Texto proporcionado:
%%

La vida es cíclica.

La vida es cíclica.

Cuando los cristianos se hicieron con el poder, prohibieron los cultos no cristianos. Cerraron todos los santuarios y templos dedicados a otros dioses, acabaron con rituales tradicionales. Los sacerdotes paganos fueron perseguidos y asesinados.

Y la Biblioteca de Alejandría, el Serapeo, fue destruido bajo las órdenes del obispo Teófilo.

Había que quemar lo que no habían destruido ya Julio César o Aureliano.

Había una nueva fe. Una nueva religión. Un nuevo Dios.

Y para eso, hacía falta un nuevo libro: el Nuevo Testamento.

Entre el 363 y el 393 d.C. se celebraron varios concilios. Laodicea. Hipona. Cartago. Allí se decidió qué libros entrarían en la historia. Cuáles serían llamados sagrados. Cuáles había que esconder. Se eligieron los textos que sostendrían la nueva verdad oficial que fundaría una nueva era.

Y funcionó de maravilla. Funcionó tan bien porque lo que hacían no era nuevo, estaban copiando lo que ya había hecho el Judaísmo.

%%

Datos registrados:
%%

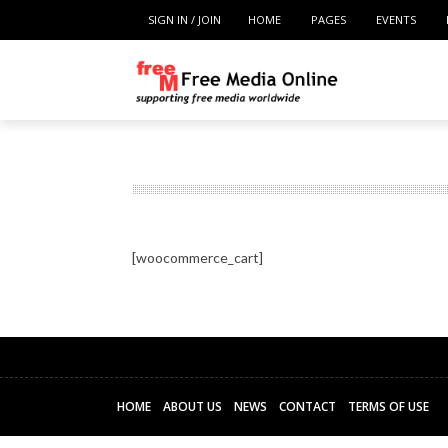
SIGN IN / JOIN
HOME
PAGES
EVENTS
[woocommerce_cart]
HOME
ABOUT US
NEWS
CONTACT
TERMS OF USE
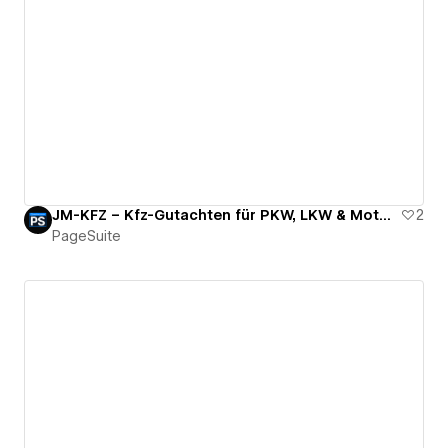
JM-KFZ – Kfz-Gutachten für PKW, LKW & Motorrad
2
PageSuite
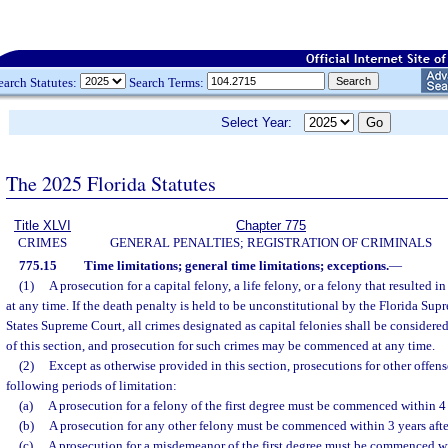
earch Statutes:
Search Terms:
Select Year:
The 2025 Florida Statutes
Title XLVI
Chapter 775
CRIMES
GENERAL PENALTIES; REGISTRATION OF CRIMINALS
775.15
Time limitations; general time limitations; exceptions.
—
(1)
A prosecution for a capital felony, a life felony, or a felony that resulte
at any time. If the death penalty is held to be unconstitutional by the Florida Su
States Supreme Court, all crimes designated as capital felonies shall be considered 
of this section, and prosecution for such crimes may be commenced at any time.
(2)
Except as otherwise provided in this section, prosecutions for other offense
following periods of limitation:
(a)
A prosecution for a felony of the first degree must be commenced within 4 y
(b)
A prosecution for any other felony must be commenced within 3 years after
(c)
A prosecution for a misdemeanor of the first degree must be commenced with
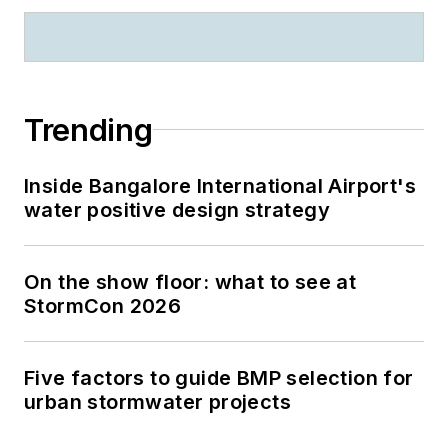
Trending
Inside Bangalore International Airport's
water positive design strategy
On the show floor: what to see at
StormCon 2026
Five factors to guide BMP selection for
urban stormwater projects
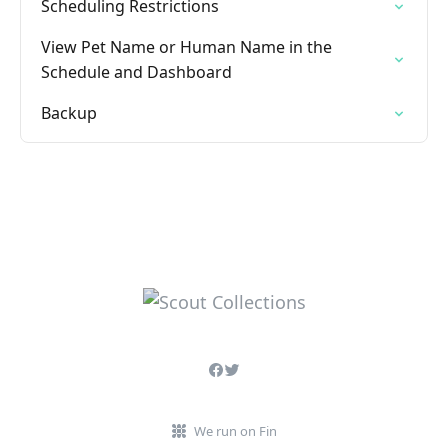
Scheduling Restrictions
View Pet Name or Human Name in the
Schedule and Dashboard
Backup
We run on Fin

%%
%%

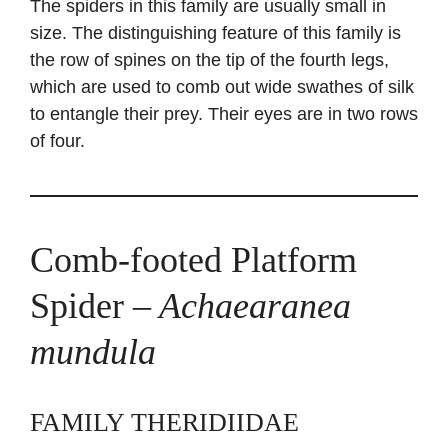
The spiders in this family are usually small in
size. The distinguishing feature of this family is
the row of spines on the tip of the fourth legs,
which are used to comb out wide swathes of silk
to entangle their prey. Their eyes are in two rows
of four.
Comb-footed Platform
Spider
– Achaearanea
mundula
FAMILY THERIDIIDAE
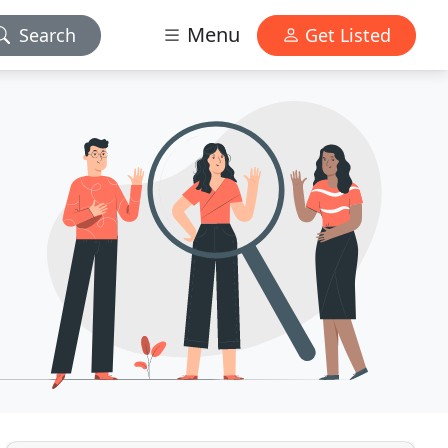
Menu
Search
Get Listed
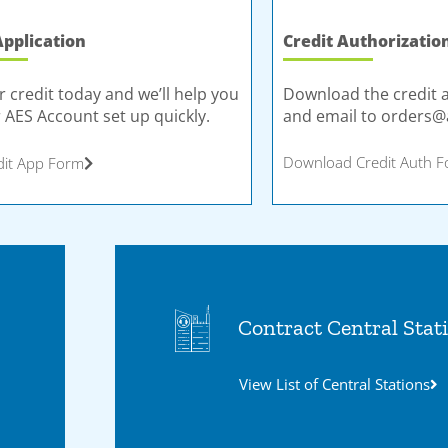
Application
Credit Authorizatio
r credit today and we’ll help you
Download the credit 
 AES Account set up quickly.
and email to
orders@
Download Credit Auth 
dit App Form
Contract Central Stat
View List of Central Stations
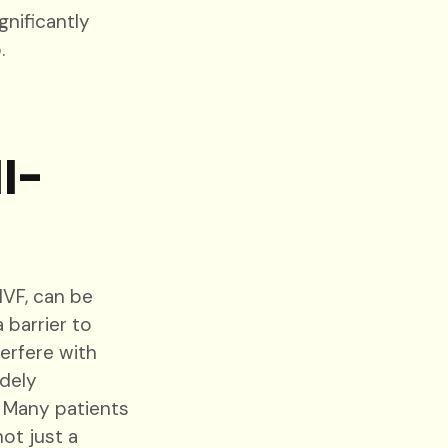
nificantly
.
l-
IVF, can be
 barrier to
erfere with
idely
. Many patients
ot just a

%%

Instrucciones:
1/ En el texto sobre el origen del Nuevo Testamento, ¿quién ordenó destruir el Serapeo?
2/ Indica si cada afirmación concuerda con el texto sobre el origen del Nuevo Testamento y cita las palabras que lo deciden: (a) Los concilios se celebraron entre el 363 y el 393 d.C. (b) Los sacerdotes paganos recibieron protección de los cristianos. (c) Lo que hacían los cristianos era algo nuevo.
3/ Prosigue el texto sobre el origen del Nuevo Testamento a partir de su última oración.

Respuestas:
1/ El obispo Teófilo.

2/
(a) Sí: "Entre el 363 y el 393 d.C. se celebraron varios concilios."
(b) No: "Los sacerdotes paganos fueron perseguidos y asesinados."
(c) No: "lo que hacían no era nuevo, estaban copiando lo que ya había hecho el Judaísmo."

3/
El Judaísmo rabínico había hecho exactamente eso siglos antes con el Antiguo Testamento. Ellos eligieron sus libros (Biblos) aunque no lo llaman Antiguo Testamento, lo llaman Tanaj. Ahí está el Génesis, el comienzo del mundo, los orígenes del pueblo de Israel, Abraham, Moisés, la relación con el único Dios, el pacto, el Diluvio. Fue la primera religión monoteísta bien estructurada.

También decidieron desde cuándo empezaba su historia: el año 1 del calendario hebreo es el 3761 a.C. Según su calendario, estamos en el año 5785.

El cristianismo y el islam copiaron la jugada.

Y es por eso que cuando uno abre la Biblia, se encuentra con una historia que ya estaba escrita mucho antes.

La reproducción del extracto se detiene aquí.